For students who may not be sure of their desired career path, I encourage them to find jobs with different requirements for training and education. Is there a job you can start with a training certification? An associate’s degree? A bachelor’s degree? Post-graduate studies? It’s great for students to see these options side-by-side for comparison.
I have students put them into this chart:
I am lucky to have access to computers and internet for students to research careers they really would consider pursuing to make this exercise more meaningful. If your school does not have the ability for student research, you can compile a list of salaries for careers that may be interesting for your students.
Students MUST set aside money for retirement in this exercise. We assume students set up a 401(k) without employer matching (I do this budgeting assignment before diving deeper into retirement options, so, once again, we keep it simple).
I encourage students to aim for at least 10% of gross pay in their 401(k), but they are free to choose their own contribution (as long as it’s more than zero). I tell students to use pencil on this part because once they use the tax calculator, they may choose to increase their pre-tax amounts.
Estimating Federal Taxes
Students with jobs are already aware of the bite taxes may take from their expected pay.
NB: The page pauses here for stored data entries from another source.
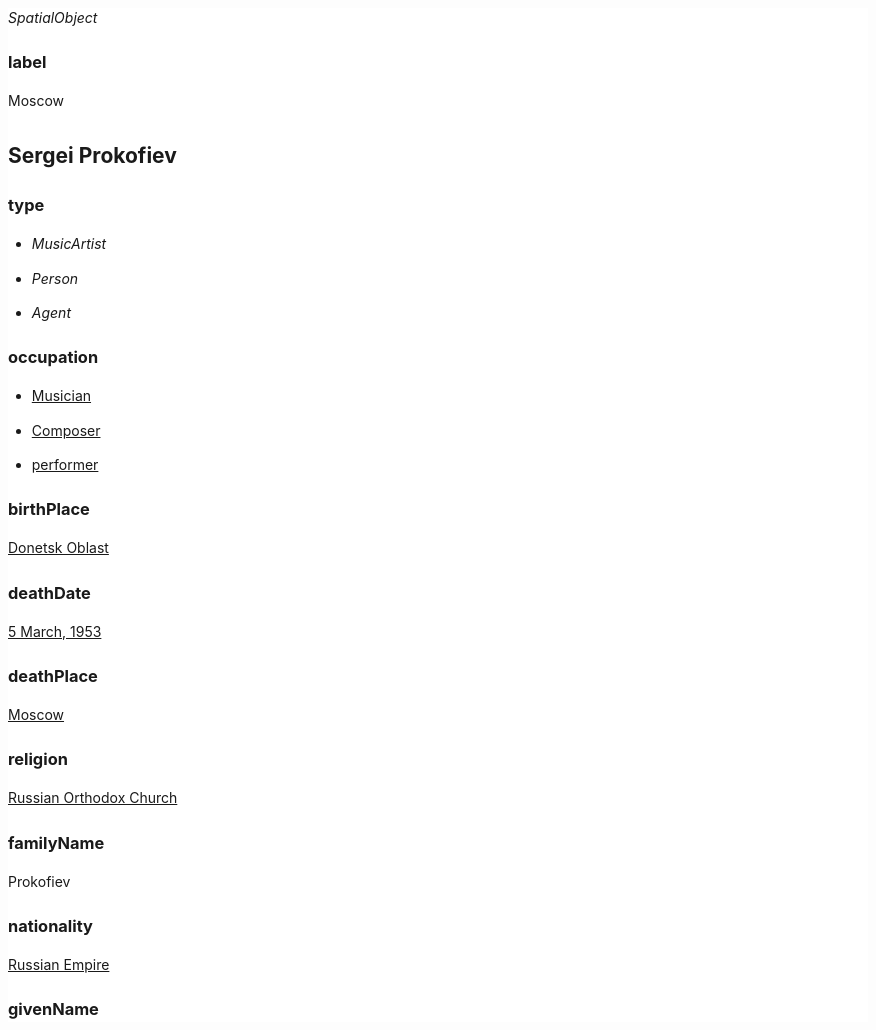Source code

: 
*SpatialObject*

### label


Moscow

## Sergei Prokofiev

### type

 - *MusicArtist*

 - *Person*

 - *Agent*

### occupation

 - [Musician](#Musician)

 - [Composer](#Composer)

 - [performer](#performer)

### birthPlace


[Donetsk Oblast](#Donetsk-Oblast)

### deathDate


[5 March, 1953](#5-March-1953)

### deathPlace


[Moscow](#Moscow)

### religion


[Russian Orthodox Church](#Russian-Orthodox-Church)

### familyName


Prokofiev

### nationality


[Russian Empire](#Russian-Empire)

### givenName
And, again, although each student may have a unique tax situation, we keep it simple for their federal tax calculations in this budgeting exercise.
Nerd Wallet has a simple tax calculator so students can estimate their withholdings: https://www.nerdwallet.com/taxes/tax-calculator
This calculator allows for students to pay around with their retirement contributions so I emphasize students should try several contribution amounts they could consider.
Since 401(k)s use pretax income, I see the lightbulbs go off when students realize if they add more to their personal retirement account, their payments to Uncle Sam may decrease. More money for their future is always a good thing.
Putting it all together
Once students have their values, we figure do some math to figure out their estimated net pay with their top job choice:
This is a very basic exercise for students to have an idea of about how much they may be paid each month as an “adult.” I try to allow for students to customize the assignment but I try to keep it as simple as possible. This won’t produce a 100% accurate assessment of their net pay, but it provides a good starting point for students to think about their salary, retirement contribution, and federal taxes.
From here, students will take their net pay and allocate their money to pay bills and buy the things that make them happy — without going over their net pay.